### WHAT YOU HAVE TO DO
Gather each line in the rows below that contains the word "your", and copy those lines in full.

### DATA TO USE
____
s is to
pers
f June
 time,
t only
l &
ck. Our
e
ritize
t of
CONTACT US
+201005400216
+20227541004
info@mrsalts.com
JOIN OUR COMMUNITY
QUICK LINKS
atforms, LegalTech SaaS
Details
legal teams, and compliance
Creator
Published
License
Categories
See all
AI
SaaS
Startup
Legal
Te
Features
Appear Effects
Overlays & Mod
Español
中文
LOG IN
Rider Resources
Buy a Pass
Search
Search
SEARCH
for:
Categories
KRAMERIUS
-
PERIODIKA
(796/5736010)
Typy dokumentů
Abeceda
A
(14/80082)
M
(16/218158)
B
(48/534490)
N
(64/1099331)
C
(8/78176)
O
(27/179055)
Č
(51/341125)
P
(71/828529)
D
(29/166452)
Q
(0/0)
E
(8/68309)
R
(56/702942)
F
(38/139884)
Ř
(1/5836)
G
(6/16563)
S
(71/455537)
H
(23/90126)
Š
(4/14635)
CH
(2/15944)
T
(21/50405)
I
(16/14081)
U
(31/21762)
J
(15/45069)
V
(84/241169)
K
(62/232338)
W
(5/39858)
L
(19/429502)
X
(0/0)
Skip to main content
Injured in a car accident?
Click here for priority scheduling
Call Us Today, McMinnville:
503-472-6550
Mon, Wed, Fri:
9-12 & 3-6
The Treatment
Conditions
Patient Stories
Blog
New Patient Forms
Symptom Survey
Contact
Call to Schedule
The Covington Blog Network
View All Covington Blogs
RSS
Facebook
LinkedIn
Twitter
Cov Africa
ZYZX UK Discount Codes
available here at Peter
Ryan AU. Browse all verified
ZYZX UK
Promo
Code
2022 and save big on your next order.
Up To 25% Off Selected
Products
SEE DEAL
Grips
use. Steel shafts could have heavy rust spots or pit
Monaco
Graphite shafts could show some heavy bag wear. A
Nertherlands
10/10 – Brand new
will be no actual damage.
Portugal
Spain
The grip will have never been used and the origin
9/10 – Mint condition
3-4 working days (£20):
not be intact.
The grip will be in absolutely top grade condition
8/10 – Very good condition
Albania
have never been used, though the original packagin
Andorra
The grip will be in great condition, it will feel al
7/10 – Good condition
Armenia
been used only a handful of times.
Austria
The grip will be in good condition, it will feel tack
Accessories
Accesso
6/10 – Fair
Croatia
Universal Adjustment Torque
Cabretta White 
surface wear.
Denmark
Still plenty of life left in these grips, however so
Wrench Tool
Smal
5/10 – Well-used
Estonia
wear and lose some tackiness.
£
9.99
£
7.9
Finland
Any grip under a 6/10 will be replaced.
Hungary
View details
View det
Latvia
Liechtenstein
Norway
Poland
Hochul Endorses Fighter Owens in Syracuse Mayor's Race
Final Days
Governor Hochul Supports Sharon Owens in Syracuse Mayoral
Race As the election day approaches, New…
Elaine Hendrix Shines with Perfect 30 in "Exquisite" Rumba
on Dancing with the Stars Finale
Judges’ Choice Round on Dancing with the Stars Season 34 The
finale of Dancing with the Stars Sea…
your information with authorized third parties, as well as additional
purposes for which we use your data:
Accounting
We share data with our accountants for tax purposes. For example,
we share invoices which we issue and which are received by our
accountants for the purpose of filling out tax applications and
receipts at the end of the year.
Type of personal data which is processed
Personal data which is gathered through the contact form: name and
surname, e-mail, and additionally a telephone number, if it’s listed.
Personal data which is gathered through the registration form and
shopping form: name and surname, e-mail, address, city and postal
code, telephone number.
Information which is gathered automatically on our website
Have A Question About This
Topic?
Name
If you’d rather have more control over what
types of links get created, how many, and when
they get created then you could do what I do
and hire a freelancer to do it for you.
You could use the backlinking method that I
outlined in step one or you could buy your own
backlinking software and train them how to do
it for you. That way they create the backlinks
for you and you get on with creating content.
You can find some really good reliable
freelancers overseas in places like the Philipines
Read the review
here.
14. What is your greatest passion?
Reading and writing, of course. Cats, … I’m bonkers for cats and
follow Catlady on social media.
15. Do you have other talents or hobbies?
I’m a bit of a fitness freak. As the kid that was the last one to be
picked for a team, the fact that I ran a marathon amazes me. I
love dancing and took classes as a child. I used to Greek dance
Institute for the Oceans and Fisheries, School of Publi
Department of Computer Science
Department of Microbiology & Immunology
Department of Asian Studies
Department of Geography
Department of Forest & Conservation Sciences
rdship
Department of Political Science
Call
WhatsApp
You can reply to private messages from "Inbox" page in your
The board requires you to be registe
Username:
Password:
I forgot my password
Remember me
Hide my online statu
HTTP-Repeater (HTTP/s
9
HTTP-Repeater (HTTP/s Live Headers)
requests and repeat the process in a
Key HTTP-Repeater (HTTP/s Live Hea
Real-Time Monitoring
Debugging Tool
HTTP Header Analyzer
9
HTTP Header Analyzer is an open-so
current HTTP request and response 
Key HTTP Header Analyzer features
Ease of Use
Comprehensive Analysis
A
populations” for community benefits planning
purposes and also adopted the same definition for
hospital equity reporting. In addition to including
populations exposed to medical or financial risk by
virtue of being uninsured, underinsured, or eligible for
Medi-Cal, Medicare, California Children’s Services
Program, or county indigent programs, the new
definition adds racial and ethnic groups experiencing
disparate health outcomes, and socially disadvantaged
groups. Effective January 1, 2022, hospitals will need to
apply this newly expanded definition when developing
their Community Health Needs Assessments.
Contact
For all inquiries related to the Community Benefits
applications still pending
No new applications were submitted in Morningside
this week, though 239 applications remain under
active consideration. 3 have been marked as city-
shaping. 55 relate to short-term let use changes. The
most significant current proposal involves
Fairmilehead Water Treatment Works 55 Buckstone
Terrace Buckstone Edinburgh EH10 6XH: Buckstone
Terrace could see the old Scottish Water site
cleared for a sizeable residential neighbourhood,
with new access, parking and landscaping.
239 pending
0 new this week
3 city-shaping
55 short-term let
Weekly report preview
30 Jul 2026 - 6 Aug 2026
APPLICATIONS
____
### WRITTEN SOLUTION
2022 and save big on your next order.
your information with authorized third parties, as well as additional
purposes for which we use your data:
outlined in step one or you could buy your own
14. What is your greatest passion?
You can reply to private messages from "Inbox" page in your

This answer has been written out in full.